Multiplex cytokine & chemokine analysis and ELISA

For multiplex cytokine & chemokines analysis, YHV98-4 (10 mg/kg, i.p.) was given twice a day for 2 days after CFA injection in WT mouse, AAV-Hv1 KD or AAV-Control mice. 15 days after DRG injection of AAV virus, the CFA was injected in AAV-Hv1 KD or AAV-Control mice. Mice were sacrificed 48 h after CFA injection, and the protein of foot skin was extracted using ProcartaPlex Cell Lysis Buffer (ThermoFisher Scientific). Protein concentrations were determined using the BCA Protein Assay Kit (Beyotime). The skin multiplex cytokine/chemokine measurement was done using Mouse Cytokine & Chemokine 26-plex (ThermoFisher Scientific).

For Elisa experiment, a volume of 5 μL Wortmanin (0.06 μg/μL) or vehicle (1% DMSO in saline) were given intrathecally 24 h after CFA injection and 4 h before sacrifice. Mice were sacrificed 48 h after CFA injection. DRG were removed and collected in cold NP40 (Beyotime) on ice containing 1 mM PMSF (Beyotime), then homogenized and separated by centrifugation (at 4 °C, 12,000× g for 10 min) to obtain protein. The level of CXCL1 was assessed by a mouse CXCL1 ELISA kit (Proteintech) according with the manufacturer’s instructions.

Statistical analysis

Statistical analyses were carried out using Origin 9.0 software (Origin Lab Corporation), GraphPad Prism 8.0.1 (GraphPad Software).

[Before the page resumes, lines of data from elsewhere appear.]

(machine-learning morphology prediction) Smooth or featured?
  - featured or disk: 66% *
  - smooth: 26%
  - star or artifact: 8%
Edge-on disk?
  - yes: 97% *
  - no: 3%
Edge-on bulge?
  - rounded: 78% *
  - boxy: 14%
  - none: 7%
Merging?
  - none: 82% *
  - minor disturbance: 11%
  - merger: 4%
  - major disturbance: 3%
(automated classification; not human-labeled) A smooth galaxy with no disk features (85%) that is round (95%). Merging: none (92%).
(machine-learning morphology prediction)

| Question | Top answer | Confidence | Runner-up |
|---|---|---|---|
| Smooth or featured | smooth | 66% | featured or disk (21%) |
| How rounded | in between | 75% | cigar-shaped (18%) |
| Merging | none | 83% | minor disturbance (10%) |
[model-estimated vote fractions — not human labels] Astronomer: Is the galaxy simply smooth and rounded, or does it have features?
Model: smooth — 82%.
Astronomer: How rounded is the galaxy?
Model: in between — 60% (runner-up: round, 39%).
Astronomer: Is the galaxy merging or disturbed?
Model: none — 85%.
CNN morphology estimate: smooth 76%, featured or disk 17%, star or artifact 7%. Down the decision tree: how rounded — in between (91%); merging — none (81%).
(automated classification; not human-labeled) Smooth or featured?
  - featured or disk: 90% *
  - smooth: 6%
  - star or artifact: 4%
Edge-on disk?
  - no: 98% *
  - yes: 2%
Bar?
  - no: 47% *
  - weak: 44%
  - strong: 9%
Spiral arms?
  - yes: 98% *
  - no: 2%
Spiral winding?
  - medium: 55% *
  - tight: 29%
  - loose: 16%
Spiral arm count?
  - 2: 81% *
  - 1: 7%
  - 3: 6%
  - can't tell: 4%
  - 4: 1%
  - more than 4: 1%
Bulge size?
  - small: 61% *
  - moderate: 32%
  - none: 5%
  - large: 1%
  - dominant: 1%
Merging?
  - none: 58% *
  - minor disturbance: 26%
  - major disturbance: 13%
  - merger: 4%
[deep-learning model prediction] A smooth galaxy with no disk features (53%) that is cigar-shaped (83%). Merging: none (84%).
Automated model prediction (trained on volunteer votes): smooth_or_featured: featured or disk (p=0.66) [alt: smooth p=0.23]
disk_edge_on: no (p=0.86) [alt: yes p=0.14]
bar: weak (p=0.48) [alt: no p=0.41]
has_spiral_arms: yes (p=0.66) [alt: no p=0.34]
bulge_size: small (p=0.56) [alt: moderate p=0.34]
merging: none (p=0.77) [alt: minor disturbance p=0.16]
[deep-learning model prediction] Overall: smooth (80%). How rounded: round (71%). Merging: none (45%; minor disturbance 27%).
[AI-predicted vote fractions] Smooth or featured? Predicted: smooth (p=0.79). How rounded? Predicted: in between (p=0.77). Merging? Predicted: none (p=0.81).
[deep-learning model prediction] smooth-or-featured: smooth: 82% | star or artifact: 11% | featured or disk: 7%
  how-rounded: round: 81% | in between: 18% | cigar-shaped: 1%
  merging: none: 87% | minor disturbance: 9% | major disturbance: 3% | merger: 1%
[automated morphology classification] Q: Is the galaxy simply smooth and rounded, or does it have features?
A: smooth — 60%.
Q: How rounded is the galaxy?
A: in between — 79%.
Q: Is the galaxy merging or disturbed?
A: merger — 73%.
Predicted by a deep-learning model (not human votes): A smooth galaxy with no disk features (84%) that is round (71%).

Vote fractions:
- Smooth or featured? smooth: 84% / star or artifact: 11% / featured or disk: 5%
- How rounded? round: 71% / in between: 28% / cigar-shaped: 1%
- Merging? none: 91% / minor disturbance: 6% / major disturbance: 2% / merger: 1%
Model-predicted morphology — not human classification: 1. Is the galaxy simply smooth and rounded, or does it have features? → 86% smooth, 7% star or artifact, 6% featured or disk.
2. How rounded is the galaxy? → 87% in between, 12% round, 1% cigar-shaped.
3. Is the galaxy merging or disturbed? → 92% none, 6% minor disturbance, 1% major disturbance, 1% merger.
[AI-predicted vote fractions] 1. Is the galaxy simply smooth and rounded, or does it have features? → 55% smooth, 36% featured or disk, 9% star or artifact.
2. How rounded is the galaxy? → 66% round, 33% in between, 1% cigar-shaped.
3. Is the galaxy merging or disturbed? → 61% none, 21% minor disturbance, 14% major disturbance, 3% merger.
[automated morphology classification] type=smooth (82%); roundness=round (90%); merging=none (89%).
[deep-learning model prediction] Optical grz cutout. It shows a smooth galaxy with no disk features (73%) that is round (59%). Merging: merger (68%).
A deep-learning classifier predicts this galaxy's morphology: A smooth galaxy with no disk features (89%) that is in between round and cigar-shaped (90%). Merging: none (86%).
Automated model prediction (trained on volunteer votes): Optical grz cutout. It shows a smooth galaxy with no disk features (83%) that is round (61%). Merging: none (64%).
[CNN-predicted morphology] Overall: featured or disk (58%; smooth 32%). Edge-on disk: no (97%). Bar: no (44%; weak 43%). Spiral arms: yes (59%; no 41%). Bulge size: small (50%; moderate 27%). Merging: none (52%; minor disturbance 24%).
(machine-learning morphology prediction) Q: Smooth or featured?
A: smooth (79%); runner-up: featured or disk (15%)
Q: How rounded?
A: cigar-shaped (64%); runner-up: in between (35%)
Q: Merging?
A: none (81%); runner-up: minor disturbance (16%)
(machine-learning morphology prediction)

Data were analyzed as described in the figure legends. Differences in measured variables were assessed by using a one-tailed or two-tailed Student’s t-test or nonparametric test for single comparisons, and one-way analysis of variance (ANOVA) or nonparametric test followed by indicated post hoc corrections for multiple comparison testing. The normality of the data distribution was determined using the Shapiro–Wilk test, Kolmogorov–Smirnov test and D’Agostino & Pearson test before appropriate statistical methods were chosen. No statistical methods were used to predetermine sample sizes.